- _Action item_: Copy out the data below verbatim.

•••••

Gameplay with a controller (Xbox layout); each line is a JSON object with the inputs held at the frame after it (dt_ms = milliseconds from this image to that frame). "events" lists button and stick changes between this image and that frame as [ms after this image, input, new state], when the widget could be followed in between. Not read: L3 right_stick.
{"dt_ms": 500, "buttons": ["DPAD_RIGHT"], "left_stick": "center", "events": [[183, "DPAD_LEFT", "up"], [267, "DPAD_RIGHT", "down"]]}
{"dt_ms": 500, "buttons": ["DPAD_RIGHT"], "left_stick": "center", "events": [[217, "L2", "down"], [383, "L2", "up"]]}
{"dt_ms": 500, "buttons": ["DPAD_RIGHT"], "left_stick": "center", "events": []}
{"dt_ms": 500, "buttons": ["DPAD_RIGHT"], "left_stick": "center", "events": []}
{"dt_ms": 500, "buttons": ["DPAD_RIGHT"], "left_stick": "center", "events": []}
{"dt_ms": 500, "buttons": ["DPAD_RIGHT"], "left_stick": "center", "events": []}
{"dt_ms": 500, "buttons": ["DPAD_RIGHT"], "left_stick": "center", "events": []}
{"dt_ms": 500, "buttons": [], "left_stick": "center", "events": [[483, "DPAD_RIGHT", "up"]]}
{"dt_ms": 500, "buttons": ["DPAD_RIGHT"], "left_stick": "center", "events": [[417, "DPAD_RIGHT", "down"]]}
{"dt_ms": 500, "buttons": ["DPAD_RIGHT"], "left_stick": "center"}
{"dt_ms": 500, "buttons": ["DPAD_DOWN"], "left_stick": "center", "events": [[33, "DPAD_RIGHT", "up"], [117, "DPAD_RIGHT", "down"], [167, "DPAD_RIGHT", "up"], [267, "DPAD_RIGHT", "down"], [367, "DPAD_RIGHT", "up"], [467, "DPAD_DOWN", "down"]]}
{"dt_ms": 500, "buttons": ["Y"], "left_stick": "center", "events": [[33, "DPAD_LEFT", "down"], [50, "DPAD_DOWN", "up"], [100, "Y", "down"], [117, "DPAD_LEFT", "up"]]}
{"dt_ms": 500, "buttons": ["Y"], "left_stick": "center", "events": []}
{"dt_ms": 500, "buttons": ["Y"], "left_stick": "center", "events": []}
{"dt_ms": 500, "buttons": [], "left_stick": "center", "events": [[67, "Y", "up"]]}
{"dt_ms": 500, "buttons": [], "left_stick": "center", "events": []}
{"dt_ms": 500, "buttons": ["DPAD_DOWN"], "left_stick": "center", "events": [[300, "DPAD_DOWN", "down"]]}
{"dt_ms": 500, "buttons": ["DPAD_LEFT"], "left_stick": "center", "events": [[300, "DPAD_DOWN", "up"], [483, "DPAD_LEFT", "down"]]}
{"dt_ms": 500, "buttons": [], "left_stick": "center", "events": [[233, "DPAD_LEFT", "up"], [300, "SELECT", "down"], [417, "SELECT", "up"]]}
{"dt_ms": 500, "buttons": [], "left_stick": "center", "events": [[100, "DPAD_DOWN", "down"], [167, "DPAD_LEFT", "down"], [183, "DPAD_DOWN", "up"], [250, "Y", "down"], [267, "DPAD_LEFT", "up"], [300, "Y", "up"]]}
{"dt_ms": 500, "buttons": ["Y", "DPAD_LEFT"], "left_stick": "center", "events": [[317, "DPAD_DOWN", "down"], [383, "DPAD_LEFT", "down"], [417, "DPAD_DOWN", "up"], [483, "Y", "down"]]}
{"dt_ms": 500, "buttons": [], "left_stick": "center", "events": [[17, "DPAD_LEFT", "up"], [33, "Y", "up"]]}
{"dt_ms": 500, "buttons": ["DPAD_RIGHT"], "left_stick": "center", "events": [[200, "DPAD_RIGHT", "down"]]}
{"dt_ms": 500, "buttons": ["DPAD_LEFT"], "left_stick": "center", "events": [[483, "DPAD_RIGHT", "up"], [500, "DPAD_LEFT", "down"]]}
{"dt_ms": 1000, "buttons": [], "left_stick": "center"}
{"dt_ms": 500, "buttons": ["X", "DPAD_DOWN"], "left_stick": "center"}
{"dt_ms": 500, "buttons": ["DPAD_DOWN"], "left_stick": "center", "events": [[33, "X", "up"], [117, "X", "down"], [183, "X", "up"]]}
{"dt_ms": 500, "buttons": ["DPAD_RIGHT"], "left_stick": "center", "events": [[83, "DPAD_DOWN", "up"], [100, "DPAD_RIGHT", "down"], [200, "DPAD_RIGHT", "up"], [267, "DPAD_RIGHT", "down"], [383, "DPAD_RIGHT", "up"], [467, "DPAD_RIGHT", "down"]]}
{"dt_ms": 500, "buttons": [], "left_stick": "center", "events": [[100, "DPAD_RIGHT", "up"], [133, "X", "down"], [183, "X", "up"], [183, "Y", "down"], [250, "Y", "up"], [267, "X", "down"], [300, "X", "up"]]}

•••••

- _Exercise answer_:
Gameplay with a controller (Xbox layout); each line is a JSON object with the inputs held at the frame after it (dt_ms = milliseconds from this image to that frame). "events" lists button and stick changes between this image and that frame as [ms after this image, input, new state], when the widget could be followed in between. Not read: L3 right_stick.
{"dt_ms": 500, "buttons": ["DPAD_RIGHT"], "left_stick": "center", "events": [[183, "DPAD_LEFT", "up"], [267, "DPAD_RIGHT", "down"]]}
{"dt_ms": 500, "buttons": ["DPAD_RIGHT"], "left_stick": "center", "events": [[217, "L2", "down"], [383, "L2", "up"]]}
{"dt_ms": 500, "buttons": ["DPAD_RIGHT"], "left_stick": "center", "events": []}
{"dt_ms": 500, "buttons": ["DPAD_RIGHT"], "left_stick": "center", "events": []}
{"dt_ms": 500, "buttons": ["DPAD_RIGHT"], "left_stick": "center", "events": []}
{"dt_ms": 500, "buttons": ["DPAD_RIGHT"], "left_stick": "center", "events": []}
{"dt_ms": 500, "buttons": ["DPAD_RIGHT"], "left_stick": "center", "events": []}
{"dt_ms": 500, "buttons": [], "left_stick": "center", "events": [[483, "DPAD_RIGHT", "up"]]}
{"dt_ms": 500, "buttons": ["DPAD_RIGHT"], "left_stick": "center", "events": [[417, "DPAD_RIGHT", "down"]]}
{"dt_ms": 500, "buttons": ["DPAD_RIGHT"], "left_stick": "center"}
{"dt_ms": 500, "buttons": ["DPAD_DOWN"], "left_stick": "center", "events": [[33, "DPAD_RIGHT", "up"], [117, "DPAD_RIGHT", "down"], [167, "DPAD_RIGHT", "up"], [267, "DPAD_RIGHT", "down"], [367, "DPAD_RIGHT", "up"], [467, "DPAD_DOWN", "down"]]}
{"dt_ms": 500, "buttons": ["Y"], "left_stick": "center", "events": [[33, "DPAD_LEFT", "down"], [50, "DPAD_DOWN", "up"], [100, "Y", "down"], [117, "DPAD_LEFT", "up"]]}
{"dt_ms": 500, "buttons": ["Y"], "left_stick": "center", "events": []}
{"dt_ms": 500, "buttons": ["Y"], "left_stick": "center", "events": []}
{"dt_ms": 500, "buttons": [], "left_stick": "center", "events": [[67, "Y", "up"]]}
{"dt_ms": 500, "buttons": [], "left_stick": "center", "events": []}
{"dt_ms": 500, "buttons": ["DPAD_DOWN"], "left_stick": "center", "events": [[300, "DPAD_DOWN", "down"]]}
{"dt_ms": 500, "buttons": ["DPAD_LEFT"], "left_stick": "center", "events": [[300, "DPAD_DOWN", "up"], [483, "DPAD_LEFT", "down"]]}
{"dt_ms": 500, "buttons": [], "left_stick": "center", "events": [[233, "DPAD_LEFT", "up"], [300, "SELECT", "down"], [417, "SELECT", "up"]]}
{"dt_ms": 500, "buttons": [], "left_stick": "center", "events": [[100, "DPAD_DOWN", "down"], [167, "DPAD_LEFT", "down"], [183, "DPAD_DOWN", "up"], [250, "Y", "down"], [267, "DPAD_LEFT", "up"], [300, "Y", "up"]]}
{"dt_ms": 500, "buttons": ["Y", "DPAD_LEFT"], "left_stick": "center", "events": [[317, "DPAD_DOWN", "down"], [383, "DPAD_LEFT", "down"], [417, "DPAD_DOWN", "up"], [483, "Y", "down"]]}
{"dt_ms": 500, "buttons": [], "left_stick": "center", "events": [[17, "DPAD_LEFT", "up"], [33, "Y", "up"]]}
{"dt_ms": 500, "buttons": ["DPAD_RIGHT"], "left_stick": "center", "events": [[200, "DPAD_RIGHT", "down"]]}
{"dt_ms": 500, "buttons": ["DPAD_LEFT"], "left_stick": "center", "events": [[483, "DPAD_RIGHT", "up"], [500, "DPAD_LEFT", "down"]]}
{"dt_ms": 1000, "buttons": [], "left_stick": "center"}
{"dt_ms": 500, "buttons": ["X", "DPAD_DOWN"], "left_stick": "center"}
{"dt_ms": 500, "buttons": ["DPAD_DOWN"], "left_stick": "center", "events": [[33, "X", "up"], [117, "X", "down"], [183, "X", "up"]]}
{"dt_ms": 500, "buttons": ["DPAD_RIGHT"], "left_stick": "center", "events": [[83, "DPAD_DOWN", "up"], [100, "DPAD_RIGHT", "down"], [200, "DPAD_RIGHT", "up"], [267, "DPAD_RIGHT", "down"], [383, "DPAD_RIGHT", "up"], [467, "DPAD_RIGHT", "down"]]}
{"dt_ms": 500, "buttons": [], "left_stick": "center", "events": [[100, "DPAD_RIGHT", "up"], [133, "X", "down"], [183, "X", "up"], [183, "Y", "down"], [250, "Y", "up"], [267, "X", "down"], [300, "X", "up"]]}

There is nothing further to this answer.